C. lunula Hufn. (= linariae Esp.) (29 b). Forewing bluish grey, suffused with olive fuscous, especially in median area and along an oblique fascia from apex to before anal angle; lines double, filled in with grey, but only distinct below middle, curved and approximating; claviform stigma elongate, bluish grey edged with black; orbicular small, flattened, white edged with black; reniform conspicuous, white with black lateral edges; some black streaks in the intervals across the oblique apical fascia; fringe chequered, olive brown and grey;hindwing dingy grey with the veins and braces of outer line darker; a smoky blackish broad terminal border. Larva bluish grey, with all the lines yellow; a dorsal series of transverse oblong velvety black blotches, and lateral series of black spots. 12 millimeters long.

==Distribution==
Calophasia lunula extends throughout Europe including Central Europe and Southern Europe to Russia and Central Asia and the Russian Far East. It is missing in Japan. It is an introduced species in parts of Canada and the United States. In the Alps it is found at altitudes up to 2000 meters. The species prefers warm slopes, heathlands and wastelands.

==Biology==
The female lays anywhere from 30 to 80 eggs on the leaves and flowers of toadflax plants. In one to two weeks the larva emerges from the egg and begins feeding. This caterpillar undergoes five molts during a one-month period. The first-stage larva is about 5 millimeters long and dark gray in color. The eyecatching older larvae are black and white spotted with bright yellow stripes. The mature larva is about 4 centimeters long. After this stage it pupates through the winter in a cocoon of chewed plant matter and leaf litter.
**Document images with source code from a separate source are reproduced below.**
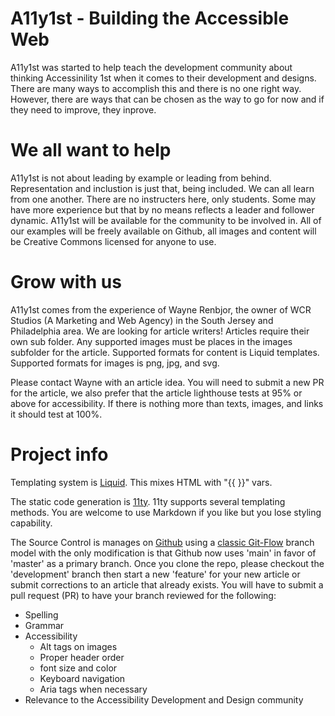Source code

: # A11y1st - Building the Accessible Web

A11y1st was started to help teach the development community about thinking Accessinility 1st when it comes to their development and designs. There are many ways to accomplish this and there is no one right way. However, there are ways that can be chosen as the way to go for now and if they need to improve, they inprove. 



# We all want to help
A11y1st is not about leading by example or leading from behind. Representation and inclustion is just that, being included. We can all learn from one another. There are no instructers here, only students. Some may have more experience but that by no means reflects a leader and follower dynamic. A11y1st will be available for the community to be involved in. All of our examples will be freely available on Github, all images and content will be Creative Commons licensed for anyone to use.


# Grow with us 
A11y1st comes from the experience of Wayne Renbjor, the owner of WCR Studios (A Marketing and Web Agency) in the South Jersey and Philadelphia area. We are looking for article writers! Articles require their own sub folder. Any supported images must be places in the images subfolder for the article. Supported formats for content is Liquid templates. Supported formats for images is png, jpg, and svg.

Please contact Wayne with an article idea. You will need to submit a new PR for the article, we also prefer that the article lighthouse tests at 95% or above for accessibility. If there is nothing more than texts, images, and links it should test at 100%.

# Project info

Templating system is [Liquid](https://liquidjs.com/tutorials/intro-to-liquid.html). This mixes HTML with "{{ }}" vars.

The static code generation is [11ty](https://www.11ty.dev/). 11ty supports several templating methods. You are welcome to use Markdown if you like but you lose styling capability.

The Source Control is manages on [Github](https://github.com/Wrenbjor/a11y1st) using a [classic Git-Flow](https://datasift.github.io/gitflow/IntroducingGitFlow.html) branch model with the only modification is that Github now uses 'main' in favor of 'master' as a primary branch. Once you clone the repo, please checkout the 'development' branch then start a new 'feature' for your new article or submit corrections to an article that already exists. You will have to submit a pull request (PR) to have your branch reviewed for the following:

- Spelling
- Grammar
- Accessibility
  - Alt tags on images
  - Proper header order
  - font size and color
  - Keyboard navigation
  - Aria tags when necessary
- Relevance to the Accessibility Development and Design community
Damage to the plants is done by the voracious feeding of the caterpillars. They consume all the new leaf and flower buds first and then move on to eat stems, leaves, and flowers, often to the point of complete defoliation of large numbers of toadflax plants. This does not necessarily kill the plants but it severely reduces their ability to produce seeds and propagate. Adults feed harmlessly on the plants' nectar and do not contribute to the damage.
It is used as an agent of biological pest control against yellow toadflax (Linaria vulgaris) and Dalmatian toadflax (Linaria genistifolia ssp. dalmatica) in areas where they are considered noxious weeds in North America.
It was first introduced to Canada as a biocontrol agent in the early 1960s, and to the United States shortly thereafter. The moth is now established in many areas. It tends not to establish as easily in colder climates.